── 元の文章 ──
木星のオーロラは高速自転により引き起こされる

最終更新 2015.03.25

火星のオーロラや木星の月ガニメデでのオーロラについても報道される中、今度は木星自身のオーロラ現象に関わるニュースです。

木星は地球の1000倍以上もの強い磁場を持ち、木星と共に約10時間で1回高速自転しています。木星の月イオからは、平均毎秒約1トンのプラズマが放出され続けており、木星では、衛星イオ由来のプラズマや太陽風と木星磁気圏との相互作用によるオーロラの常時発生が観測されてきました。

しかし、今までの明るさの増すオーロラ爆発の断片的な観測では、オーロラ爆発の原因が太陽風なのか木星自身なのかはっきりしていませんでした。研究チームは惑星分光観測衛星「ひさき」を用いた観測により、太陽風が静かなときにも木星のオーロラが突然明るくなる爆発現象を連続的に捉えることに成功、これは、オーロラ爆発が木星の磁力と高速自転によって引き起こされる事を示唆しています。

また、ハッブル宇宙望遠鏡の木星のオーロラの詳細撮像データから、木星のオーロラ爆発は木星磁気圏の全体が急速に活性化して起きている可能性が高いこともわかりました。
───
── 記録の抜粋 ──
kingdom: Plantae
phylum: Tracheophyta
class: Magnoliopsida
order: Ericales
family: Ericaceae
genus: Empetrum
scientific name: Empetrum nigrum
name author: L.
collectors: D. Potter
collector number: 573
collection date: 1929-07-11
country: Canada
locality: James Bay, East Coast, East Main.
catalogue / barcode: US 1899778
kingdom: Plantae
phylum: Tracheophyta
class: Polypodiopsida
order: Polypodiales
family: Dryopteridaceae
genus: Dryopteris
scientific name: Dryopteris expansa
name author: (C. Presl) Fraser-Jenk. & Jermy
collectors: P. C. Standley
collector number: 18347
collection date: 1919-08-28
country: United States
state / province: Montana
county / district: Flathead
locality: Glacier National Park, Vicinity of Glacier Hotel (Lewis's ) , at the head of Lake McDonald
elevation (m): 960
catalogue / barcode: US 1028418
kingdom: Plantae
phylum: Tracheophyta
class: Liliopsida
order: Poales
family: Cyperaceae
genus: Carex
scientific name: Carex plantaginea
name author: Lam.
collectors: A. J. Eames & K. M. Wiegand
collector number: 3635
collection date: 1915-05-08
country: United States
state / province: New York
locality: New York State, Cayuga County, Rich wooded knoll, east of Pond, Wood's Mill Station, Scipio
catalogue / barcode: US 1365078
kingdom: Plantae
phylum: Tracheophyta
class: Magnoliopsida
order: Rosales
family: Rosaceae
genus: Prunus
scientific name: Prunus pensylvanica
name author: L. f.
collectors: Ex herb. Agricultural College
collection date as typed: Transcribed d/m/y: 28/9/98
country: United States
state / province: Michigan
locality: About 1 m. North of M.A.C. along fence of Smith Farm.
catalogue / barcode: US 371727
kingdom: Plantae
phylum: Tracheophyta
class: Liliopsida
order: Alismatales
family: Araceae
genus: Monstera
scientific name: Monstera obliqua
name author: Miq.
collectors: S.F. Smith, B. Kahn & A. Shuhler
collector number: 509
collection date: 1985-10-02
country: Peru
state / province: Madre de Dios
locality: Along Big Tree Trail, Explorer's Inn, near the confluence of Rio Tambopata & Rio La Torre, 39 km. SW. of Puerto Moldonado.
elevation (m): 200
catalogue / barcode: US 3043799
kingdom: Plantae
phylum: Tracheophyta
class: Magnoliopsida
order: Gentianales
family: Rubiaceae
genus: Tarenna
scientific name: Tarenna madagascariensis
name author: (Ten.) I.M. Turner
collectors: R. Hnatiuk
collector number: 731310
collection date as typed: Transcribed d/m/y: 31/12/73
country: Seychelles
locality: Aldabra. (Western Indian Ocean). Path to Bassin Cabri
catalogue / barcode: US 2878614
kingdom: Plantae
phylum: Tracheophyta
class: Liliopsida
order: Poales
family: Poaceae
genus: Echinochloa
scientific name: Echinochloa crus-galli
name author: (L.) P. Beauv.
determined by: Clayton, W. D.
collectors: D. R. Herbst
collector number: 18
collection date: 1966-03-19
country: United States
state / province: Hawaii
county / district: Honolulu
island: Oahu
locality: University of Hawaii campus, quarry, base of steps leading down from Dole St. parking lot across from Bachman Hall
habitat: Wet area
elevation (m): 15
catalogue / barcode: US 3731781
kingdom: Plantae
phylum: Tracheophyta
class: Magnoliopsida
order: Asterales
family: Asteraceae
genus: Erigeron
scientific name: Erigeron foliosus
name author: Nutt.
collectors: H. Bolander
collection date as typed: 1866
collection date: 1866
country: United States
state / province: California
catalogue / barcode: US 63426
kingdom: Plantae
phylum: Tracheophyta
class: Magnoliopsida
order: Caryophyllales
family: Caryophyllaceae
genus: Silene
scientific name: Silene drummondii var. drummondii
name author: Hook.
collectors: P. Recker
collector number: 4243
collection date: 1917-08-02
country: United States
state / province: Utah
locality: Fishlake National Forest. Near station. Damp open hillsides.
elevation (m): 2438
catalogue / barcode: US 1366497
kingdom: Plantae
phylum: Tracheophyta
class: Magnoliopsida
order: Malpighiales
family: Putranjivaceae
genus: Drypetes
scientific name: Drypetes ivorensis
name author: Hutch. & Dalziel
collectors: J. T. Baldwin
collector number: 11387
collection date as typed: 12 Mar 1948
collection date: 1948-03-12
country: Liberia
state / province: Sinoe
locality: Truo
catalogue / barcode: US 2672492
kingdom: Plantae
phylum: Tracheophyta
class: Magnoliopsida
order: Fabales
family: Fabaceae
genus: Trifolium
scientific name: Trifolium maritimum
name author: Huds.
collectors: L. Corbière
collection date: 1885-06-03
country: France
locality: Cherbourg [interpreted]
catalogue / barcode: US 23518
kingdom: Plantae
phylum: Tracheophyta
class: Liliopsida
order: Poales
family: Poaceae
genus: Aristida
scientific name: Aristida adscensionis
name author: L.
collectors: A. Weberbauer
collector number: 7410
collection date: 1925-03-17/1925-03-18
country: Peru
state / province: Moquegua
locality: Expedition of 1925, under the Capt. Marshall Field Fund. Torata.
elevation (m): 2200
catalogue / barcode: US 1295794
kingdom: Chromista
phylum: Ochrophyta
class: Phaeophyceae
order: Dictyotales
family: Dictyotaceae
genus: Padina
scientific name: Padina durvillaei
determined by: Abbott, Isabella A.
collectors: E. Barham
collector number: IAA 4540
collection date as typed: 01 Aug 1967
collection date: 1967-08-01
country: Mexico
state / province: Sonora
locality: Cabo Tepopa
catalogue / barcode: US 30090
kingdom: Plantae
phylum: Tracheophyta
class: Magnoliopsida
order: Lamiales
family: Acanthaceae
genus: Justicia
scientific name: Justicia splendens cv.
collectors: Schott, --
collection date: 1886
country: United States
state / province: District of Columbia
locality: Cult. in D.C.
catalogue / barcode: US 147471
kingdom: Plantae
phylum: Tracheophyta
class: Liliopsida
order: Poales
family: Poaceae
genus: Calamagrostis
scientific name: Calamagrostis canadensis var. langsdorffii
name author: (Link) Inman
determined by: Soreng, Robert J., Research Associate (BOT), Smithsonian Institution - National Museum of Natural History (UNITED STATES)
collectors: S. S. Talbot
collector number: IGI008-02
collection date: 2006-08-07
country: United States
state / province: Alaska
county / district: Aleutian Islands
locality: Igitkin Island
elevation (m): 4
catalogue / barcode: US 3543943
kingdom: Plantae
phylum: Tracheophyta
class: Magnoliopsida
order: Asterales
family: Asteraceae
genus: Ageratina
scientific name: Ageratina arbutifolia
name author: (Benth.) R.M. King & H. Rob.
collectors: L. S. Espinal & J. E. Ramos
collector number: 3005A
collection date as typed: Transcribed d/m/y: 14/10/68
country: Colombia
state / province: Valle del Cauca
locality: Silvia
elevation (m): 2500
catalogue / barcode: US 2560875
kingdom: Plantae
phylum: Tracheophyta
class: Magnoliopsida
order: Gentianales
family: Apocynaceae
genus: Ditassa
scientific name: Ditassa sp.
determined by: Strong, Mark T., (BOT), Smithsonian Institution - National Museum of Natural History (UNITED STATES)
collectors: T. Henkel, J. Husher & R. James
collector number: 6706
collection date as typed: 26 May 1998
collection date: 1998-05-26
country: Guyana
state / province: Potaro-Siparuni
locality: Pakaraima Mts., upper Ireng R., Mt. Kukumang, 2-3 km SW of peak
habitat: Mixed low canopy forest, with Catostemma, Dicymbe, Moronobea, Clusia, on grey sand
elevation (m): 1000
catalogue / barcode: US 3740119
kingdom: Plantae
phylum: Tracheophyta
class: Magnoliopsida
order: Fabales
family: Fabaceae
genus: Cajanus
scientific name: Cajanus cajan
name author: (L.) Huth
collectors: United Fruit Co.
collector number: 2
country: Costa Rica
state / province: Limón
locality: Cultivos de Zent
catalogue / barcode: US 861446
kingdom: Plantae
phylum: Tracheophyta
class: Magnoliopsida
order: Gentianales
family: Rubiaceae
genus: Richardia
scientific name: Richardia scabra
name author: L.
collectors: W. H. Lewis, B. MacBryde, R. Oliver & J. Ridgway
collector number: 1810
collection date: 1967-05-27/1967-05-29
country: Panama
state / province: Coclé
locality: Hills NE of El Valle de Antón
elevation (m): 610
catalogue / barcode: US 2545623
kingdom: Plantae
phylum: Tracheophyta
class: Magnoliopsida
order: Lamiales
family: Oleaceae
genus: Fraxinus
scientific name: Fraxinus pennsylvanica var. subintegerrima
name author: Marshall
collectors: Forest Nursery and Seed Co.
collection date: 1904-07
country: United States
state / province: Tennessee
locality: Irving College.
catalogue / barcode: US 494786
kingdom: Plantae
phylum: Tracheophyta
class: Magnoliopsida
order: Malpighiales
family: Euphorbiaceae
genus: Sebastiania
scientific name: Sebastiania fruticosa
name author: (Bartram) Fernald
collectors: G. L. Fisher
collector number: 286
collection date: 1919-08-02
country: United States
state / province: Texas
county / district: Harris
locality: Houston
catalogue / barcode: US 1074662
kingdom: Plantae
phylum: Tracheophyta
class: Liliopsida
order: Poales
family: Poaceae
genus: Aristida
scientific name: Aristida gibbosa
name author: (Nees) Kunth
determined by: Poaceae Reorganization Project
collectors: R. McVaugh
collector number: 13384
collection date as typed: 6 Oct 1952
───
→ 課題
木星のオーロラの記事を、「しかし、今までの明るさの増す」のところから一字も変えずに書き写してください。「こされる事を示唆しています。」まで写したら終わりです。

→ 解答例
しかし、今までの明るさの増すオーロラ爆発の断片的な観測では、オーロラ爆発の原因が太陽風なのか木星自身なのかはっきりしていませんでした。研究チームは惑星分光観測衛星「ひさき」を用いた観測により、太陽風が静かなときにも木星のオーロラが突然明るくなる爆発現象を連続的に捉えることに成功、これは、オーロラ爆発が木星の磁力と高速自転によって引き起こされる事を示唆しています。